For the word "Έναρξη", return each line of the data in which it occurs.
─── Data under study
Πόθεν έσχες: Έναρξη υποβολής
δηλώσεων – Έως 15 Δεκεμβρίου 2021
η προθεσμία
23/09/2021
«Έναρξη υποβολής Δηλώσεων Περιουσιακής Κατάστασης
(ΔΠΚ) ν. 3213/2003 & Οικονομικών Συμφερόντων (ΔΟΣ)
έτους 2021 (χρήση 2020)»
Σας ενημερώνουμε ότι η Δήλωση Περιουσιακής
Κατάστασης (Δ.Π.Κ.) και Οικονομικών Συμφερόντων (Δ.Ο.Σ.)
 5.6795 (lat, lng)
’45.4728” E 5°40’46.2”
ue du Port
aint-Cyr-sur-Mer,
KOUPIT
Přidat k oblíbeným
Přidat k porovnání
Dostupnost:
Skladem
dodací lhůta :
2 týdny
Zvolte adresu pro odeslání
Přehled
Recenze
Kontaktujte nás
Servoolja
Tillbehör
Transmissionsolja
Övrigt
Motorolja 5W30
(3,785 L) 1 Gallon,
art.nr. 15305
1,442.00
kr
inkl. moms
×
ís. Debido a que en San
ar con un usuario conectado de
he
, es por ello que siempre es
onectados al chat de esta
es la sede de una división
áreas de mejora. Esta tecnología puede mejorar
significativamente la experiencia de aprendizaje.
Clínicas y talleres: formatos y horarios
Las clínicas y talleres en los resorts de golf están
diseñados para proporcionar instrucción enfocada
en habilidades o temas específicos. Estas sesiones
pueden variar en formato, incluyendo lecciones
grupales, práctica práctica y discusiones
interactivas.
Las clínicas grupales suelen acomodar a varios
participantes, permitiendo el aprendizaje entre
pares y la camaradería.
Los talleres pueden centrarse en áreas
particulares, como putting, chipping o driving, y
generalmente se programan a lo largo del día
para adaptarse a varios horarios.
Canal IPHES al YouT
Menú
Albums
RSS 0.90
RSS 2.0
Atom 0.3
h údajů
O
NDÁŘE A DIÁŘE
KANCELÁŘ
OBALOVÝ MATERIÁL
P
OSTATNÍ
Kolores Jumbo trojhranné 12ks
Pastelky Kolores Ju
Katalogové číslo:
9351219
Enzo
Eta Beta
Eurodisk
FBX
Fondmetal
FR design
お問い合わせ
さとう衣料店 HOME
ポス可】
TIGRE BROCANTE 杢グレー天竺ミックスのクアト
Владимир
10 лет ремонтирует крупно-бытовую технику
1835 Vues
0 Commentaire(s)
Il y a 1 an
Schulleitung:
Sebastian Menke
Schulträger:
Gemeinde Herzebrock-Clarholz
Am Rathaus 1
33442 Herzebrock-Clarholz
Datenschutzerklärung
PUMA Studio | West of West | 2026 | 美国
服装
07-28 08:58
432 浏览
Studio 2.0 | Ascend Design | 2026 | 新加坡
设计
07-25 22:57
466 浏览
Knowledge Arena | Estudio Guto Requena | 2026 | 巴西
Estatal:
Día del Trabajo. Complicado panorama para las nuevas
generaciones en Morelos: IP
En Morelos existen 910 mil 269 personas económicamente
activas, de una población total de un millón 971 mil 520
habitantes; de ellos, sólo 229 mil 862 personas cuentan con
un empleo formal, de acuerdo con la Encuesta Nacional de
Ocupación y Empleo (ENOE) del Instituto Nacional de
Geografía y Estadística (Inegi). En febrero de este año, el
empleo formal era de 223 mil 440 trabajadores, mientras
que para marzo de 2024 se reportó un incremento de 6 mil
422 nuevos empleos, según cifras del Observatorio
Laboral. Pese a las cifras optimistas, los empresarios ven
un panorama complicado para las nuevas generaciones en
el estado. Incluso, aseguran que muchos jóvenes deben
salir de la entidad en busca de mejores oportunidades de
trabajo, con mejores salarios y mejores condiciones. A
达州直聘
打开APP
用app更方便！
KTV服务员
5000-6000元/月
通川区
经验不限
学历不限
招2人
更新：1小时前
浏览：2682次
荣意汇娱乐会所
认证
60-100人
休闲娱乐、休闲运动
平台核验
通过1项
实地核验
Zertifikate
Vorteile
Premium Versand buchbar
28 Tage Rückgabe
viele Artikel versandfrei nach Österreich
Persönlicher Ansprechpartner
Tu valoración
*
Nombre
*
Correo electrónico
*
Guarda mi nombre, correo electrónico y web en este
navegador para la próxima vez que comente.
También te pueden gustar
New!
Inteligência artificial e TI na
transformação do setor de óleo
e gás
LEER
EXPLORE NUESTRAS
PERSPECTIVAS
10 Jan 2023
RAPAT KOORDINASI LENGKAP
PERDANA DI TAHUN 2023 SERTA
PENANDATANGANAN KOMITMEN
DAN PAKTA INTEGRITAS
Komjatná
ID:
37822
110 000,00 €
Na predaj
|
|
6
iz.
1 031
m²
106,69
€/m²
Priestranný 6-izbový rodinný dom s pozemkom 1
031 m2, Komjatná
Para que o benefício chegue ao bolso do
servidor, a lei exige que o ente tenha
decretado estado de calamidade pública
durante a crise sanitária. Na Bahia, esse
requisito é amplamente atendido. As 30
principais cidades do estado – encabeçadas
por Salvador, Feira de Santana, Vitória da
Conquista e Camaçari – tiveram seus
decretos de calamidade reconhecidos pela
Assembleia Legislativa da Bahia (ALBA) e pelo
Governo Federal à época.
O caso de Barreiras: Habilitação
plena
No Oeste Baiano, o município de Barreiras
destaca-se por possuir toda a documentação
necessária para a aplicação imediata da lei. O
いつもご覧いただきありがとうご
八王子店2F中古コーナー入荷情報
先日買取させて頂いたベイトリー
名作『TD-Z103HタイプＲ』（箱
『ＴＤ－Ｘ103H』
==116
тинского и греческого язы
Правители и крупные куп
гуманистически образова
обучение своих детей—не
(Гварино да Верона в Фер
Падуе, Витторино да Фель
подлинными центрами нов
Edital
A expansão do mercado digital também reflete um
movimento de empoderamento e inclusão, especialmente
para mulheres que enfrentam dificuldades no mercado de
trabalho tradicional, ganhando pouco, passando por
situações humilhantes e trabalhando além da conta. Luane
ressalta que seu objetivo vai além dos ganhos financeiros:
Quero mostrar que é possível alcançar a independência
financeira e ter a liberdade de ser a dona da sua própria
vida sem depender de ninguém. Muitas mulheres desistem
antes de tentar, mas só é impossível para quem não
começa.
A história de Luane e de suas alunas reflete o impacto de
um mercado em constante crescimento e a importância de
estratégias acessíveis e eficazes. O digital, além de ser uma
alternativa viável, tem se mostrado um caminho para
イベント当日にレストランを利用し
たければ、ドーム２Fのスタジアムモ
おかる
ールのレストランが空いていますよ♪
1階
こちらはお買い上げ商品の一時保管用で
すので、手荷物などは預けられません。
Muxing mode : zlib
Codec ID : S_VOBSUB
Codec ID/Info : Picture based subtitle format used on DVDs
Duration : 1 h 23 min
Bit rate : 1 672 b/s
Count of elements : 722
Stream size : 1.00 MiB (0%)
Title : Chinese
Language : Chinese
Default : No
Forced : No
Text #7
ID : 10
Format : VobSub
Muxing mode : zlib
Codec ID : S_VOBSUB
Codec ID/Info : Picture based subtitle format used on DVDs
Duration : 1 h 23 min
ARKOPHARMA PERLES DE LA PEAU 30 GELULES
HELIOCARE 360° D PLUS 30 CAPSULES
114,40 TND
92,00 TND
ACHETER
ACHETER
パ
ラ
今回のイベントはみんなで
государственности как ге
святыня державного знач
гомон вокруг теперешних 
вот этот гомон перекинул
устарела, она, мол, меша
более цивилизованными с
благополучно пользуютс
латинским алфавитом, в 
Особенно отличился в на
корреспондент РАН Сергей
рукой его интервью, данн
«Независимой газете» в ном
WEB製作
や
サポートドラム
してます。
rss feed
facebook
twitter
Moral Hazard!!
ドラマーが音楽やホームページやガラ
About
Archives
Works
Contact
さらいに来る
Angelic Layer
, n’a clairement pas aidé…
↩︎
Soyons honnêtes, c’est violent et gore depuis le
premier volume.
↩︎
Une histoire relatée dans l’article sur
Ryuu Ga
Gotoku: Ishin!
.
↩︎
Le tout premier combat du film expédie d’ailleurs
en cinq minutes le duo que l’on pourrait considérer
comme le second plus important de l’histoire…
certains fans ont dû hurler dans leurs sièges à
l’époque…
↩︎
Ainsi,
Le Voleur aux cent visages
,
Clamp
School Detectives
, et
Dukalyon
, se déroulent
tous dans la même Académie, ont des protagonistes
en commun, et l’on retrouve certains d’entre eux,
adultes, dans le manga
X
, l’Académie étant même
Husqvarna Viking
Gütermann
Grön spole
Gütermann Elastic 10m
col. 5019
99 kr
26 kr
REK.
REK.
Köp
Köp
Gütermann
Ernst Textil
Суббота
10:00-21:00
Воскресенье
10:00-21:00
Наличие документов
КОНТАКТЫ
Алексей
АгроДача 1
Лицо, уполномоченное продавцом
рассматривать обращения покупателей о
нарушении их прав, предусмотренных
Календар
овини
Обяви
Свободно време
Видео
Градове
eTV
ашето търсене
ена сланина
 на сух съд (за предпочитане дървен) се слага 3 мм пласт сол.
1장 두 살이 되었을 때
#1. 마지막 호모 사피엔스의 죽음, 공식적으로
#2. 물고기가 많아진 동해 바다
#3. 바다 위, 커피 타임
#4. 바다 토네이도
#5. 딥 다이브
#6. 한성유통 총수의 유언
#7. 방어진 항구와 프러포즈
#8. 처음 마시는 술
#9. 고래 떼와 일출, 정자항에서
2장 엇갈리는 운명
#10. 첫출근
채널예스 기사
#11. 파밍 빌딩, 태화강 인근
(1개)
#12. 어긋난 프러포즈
──────
■ **The answer**
Πόθεν έσχες: Έναρξη υποβολής
«Έναρξη υποβολής Δηλώσεων Περιουσιακής Κατάστασης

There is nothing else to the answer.